Si certaines entreprises (14 à 21 %) ont fait état d’un grave impact sur leur fonctionnement, pour la plupart d’entre elles, cela s’est limité à une perturbation temporaire de leurs activités, qu’elles ont souvent pu rétablir par elles-mêmes en une journée. Par ailleurs, presque toutes les entreprises touchées par le cyberchantage ou le rançongiciel ont déclaré n’avoir pas répondu aux revendications des criminels ni subi de perte de revenus. Cependant, neuf pour cent d’entre elles estimaient la valeur des fichiers endommagés ou perdus à plus de 10 000 euros, et trois pour cent à plus de 50 000 euros.

Différences locales

Si nous analysons également les résultats de l’enquête Statbel 2019, nous constatons notamment que 22,4 % des entreprises bruxelloises déclarent avoir rencontré au moins un problème, allant de l’indisponibilité des services TIC à la divulgation de données confidentielles, en passant par la destruction ou la corruption de données.
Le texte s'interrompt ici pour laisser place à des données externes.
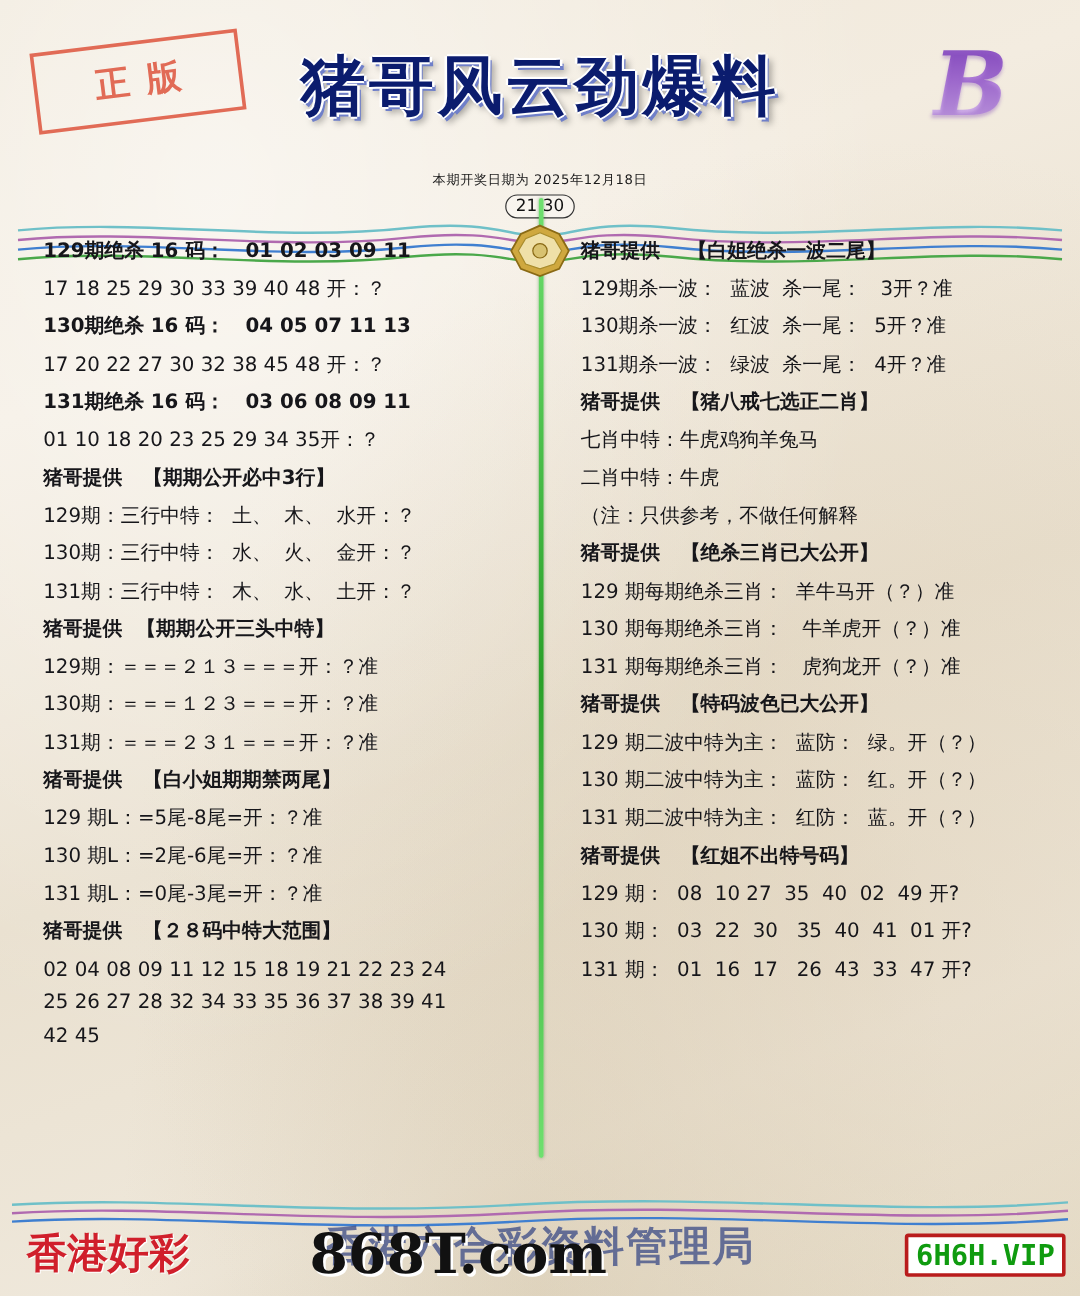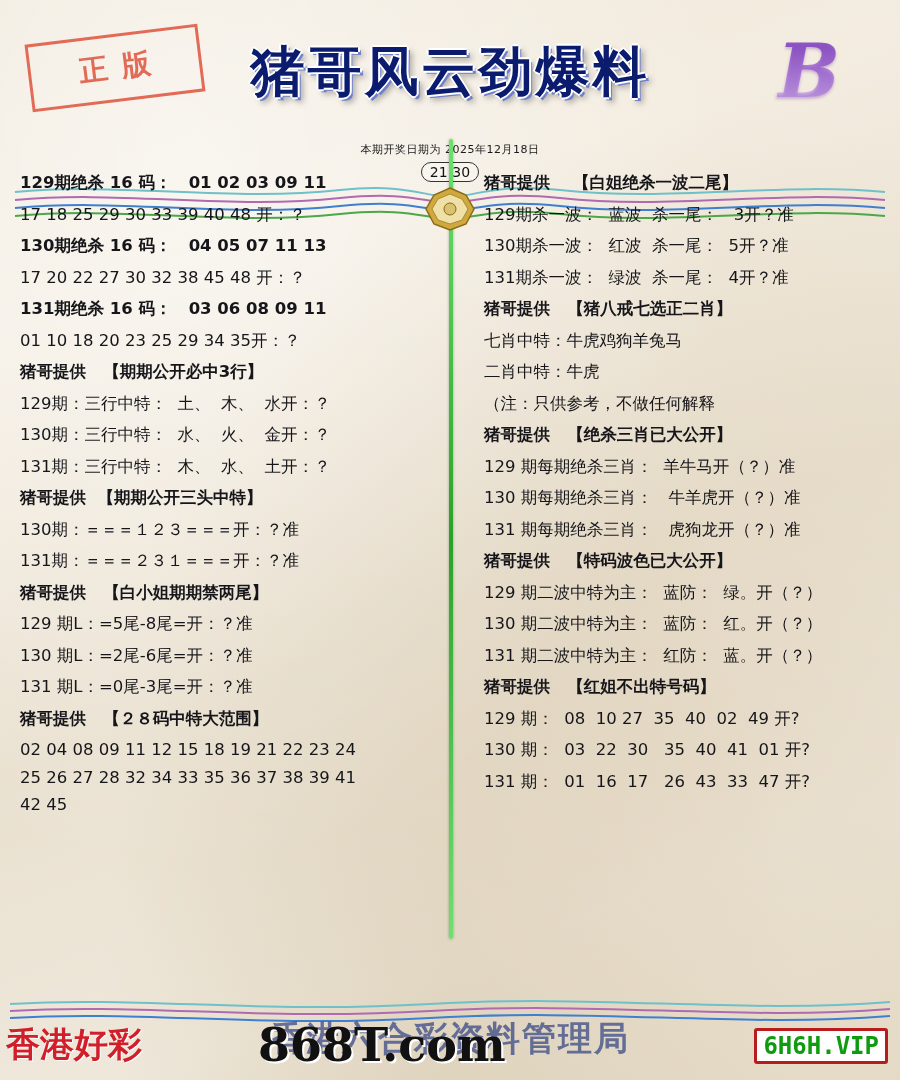--- a/index.html
+++ b/index.html
@@ -60,7 +60,7 @@
     width:60px;height:46px;z-index:3;
   }
   
-  .content{position:relative;display:flex;padding:0 20px;}
+  .content{position:relative;display:flex;padding:0 36px;margin-top:26px;}
   .col{width:50%;box-sizing:border-box;}
   .col.left{padding-right:22px;}
   .col.right{padding-left:34px;}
Ce chiffre était de 15,8 % en Flandre et de 11,9 % en Wallonie.

Une bonne protection
Cette enquête montre par ailleurs qu’une marge d’amélioration est possible auprès des entreprises en termes de sensibilisation aux obligations des travailleurs (participation à des formations, etc.), de techniques de chiffrement de données, documents ou courriers électroniques, d’évaluation des risques liés aux TIC et de tests de sécurité, de VPN (réseau privé virtuel), de conservation de fichiers journaux pour analyse après des incidents de sécurité ainsi que de contrôle d’accès sécurisé au réseau. L’authentification au moyen d’un mot de passe fort et le changement périodique de celui-ci, les mises à jour logicielles régulières et la sauvegarde des données dans un endroit séparé sont, de manière générale, des procédures bien établies. (Source : « Statbel, l’office belge de statistique »)

Au vu des chiffres croissants de la cybercriminalité, un système de sécurité des données à jour est essentiel et une assurance contre les cyberincidents n’est pas un luxe superflu.